* What you should do
Copy out exactly the stretch of the listing below that begins at the line containing "[125,165,139,178] al -> (137, 318) none" and ends at the line containing "[479,759,567,773] officers and", and copy nothing outside it.

:: Provided material

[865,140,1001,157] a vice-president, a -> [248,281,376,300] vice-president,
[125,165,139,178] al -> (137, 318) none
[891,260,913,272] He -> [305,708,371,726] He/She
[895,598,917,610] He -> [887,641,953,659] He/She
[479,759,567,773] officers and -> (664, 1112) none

::::
:: Provided material

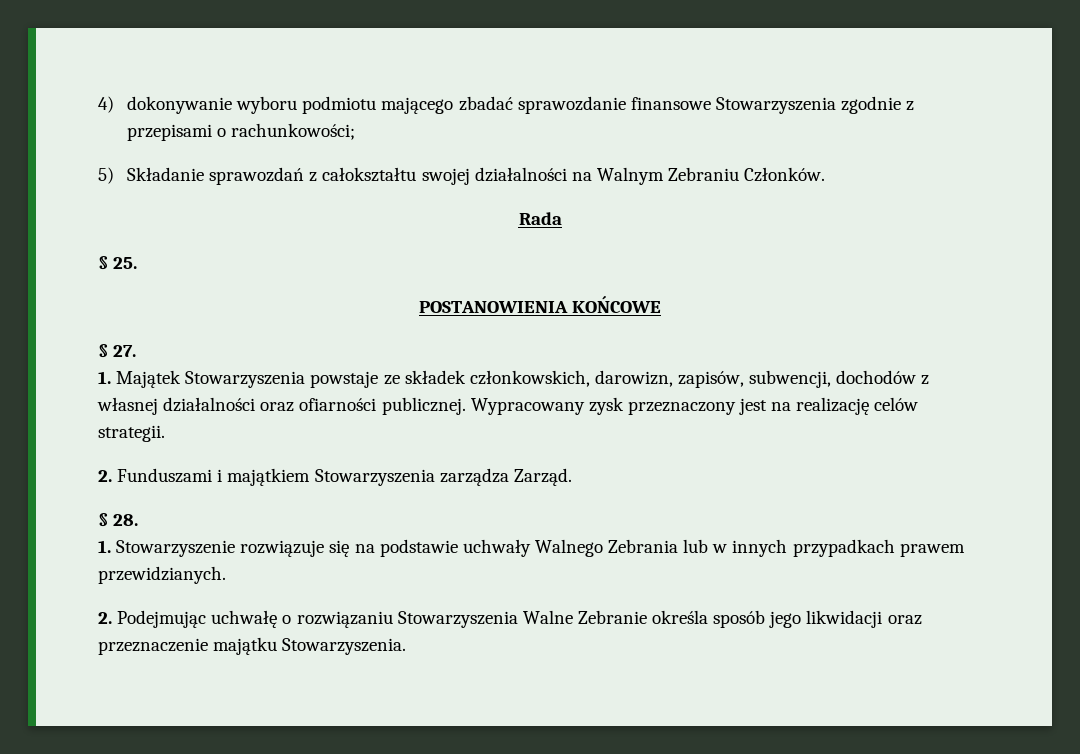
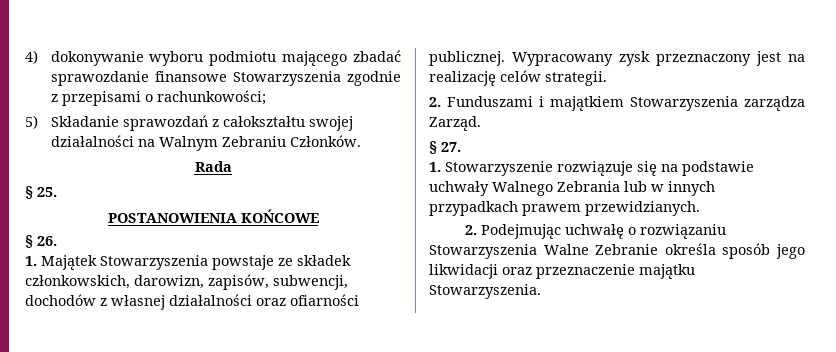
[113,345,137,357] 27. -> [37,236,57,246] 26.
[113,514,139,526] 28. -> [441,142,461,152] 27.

::::
:: Provided material

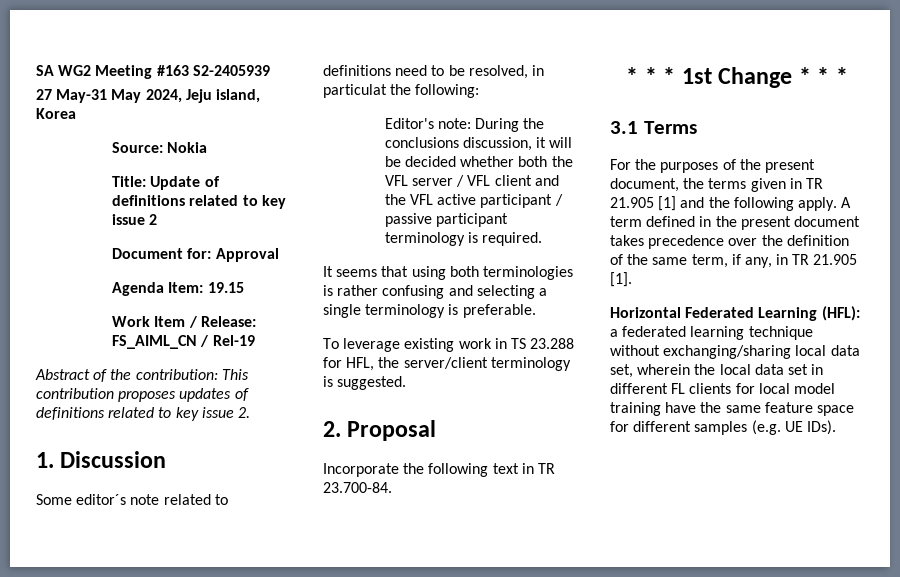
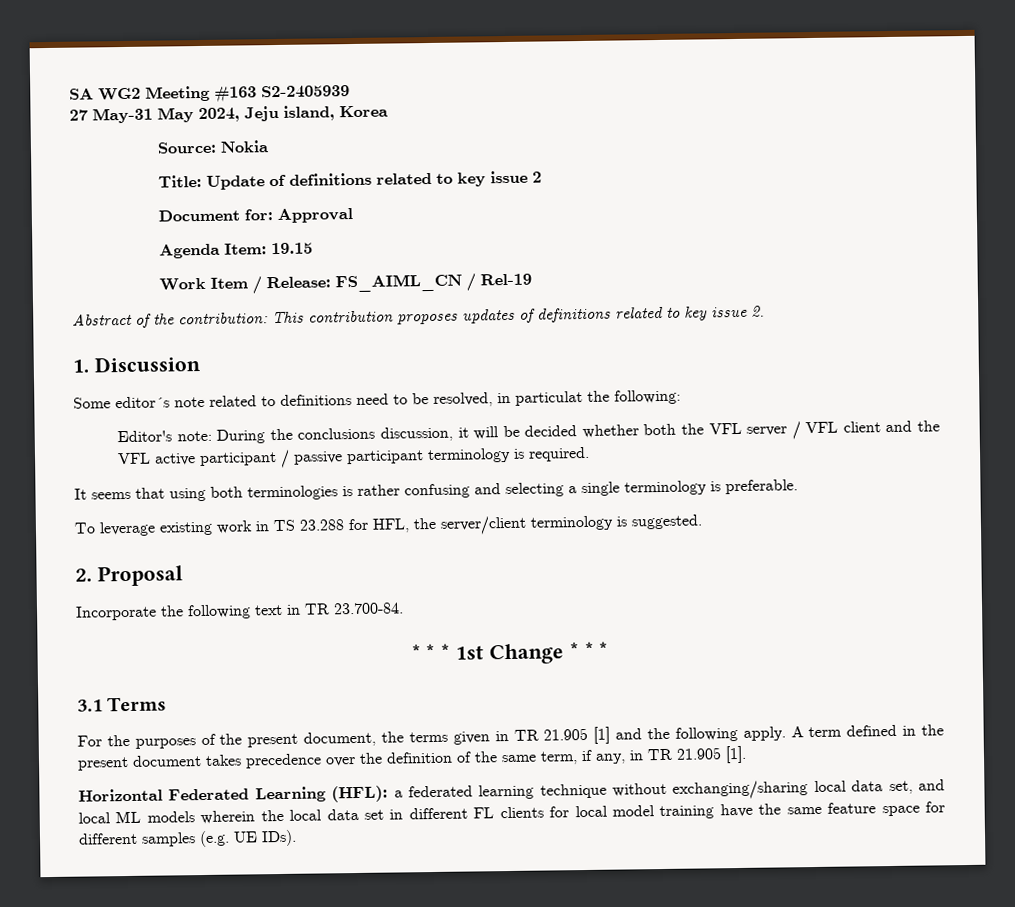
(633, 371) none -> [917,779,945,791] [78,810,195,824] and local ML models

::::

* Task answer
[125,165,139,178] al -> (137, 318) none
[891,260,913,272] He -> [305,708,371,726] He/She
[895,598,917,610] He -> [887,641,953,659] He/She
[479,759,567,773] officers and -> (664, 1112) none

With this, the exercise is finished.